EXERCISE BRIEF: Render as a numbered list the lines of the items from the line containing "ssibile realizzare protesi" up to and including the final line of the items, leaving out any blank lines.

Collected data
------

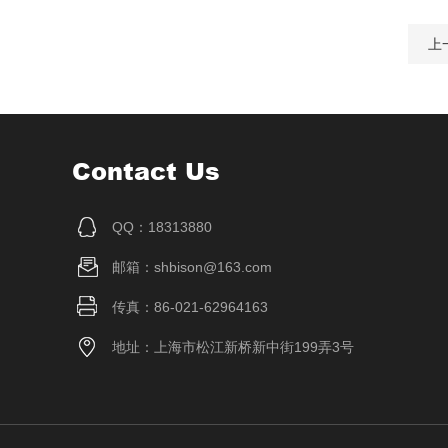
上
Contact Us
QQ：18313880
邮箱：shbison@163.com
传真：86-021-62964163
地址：上海市松江新桥新中街199弄3号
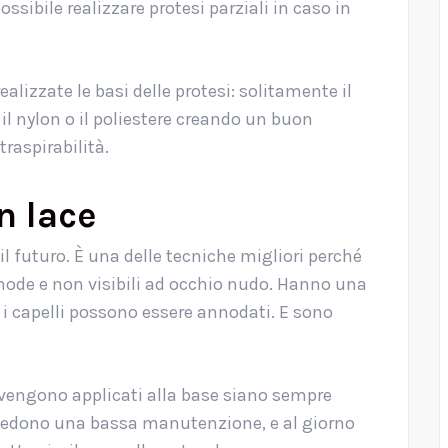
ssibile realizzare protesi parziali in caso in
lizzate le basi delle protesi: solitamente il
 il nylon o il poliestere creando un buon
traspirabilità.
in lace
 il futuro. È una delle tecniche migliori perché
omode e non visibili ad occhio nudo. Hanno una
 i capelli possono essere annodati. E sono
e vengono applicati alla base siano sempre
 richiedono una bassa manutenzione, e al giorno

------

REPLY:
1. ssibile realizzare protesi parziali in caso in
2. lizzate le basi delle protesi: solitamente il
3.  il nylon o il poliestere creando un buon
4. traspirabilità.
5. in lace
6.  il futuro. È una delle tecniche migliori perché
7. omode e non visibili ad occhio nudo. Hanno una
8.  i capelli possono essere annodati. E sono
9. e vengono applicati alla base siano sempre
10.  richiedono una bassa manutenzione, e al giorno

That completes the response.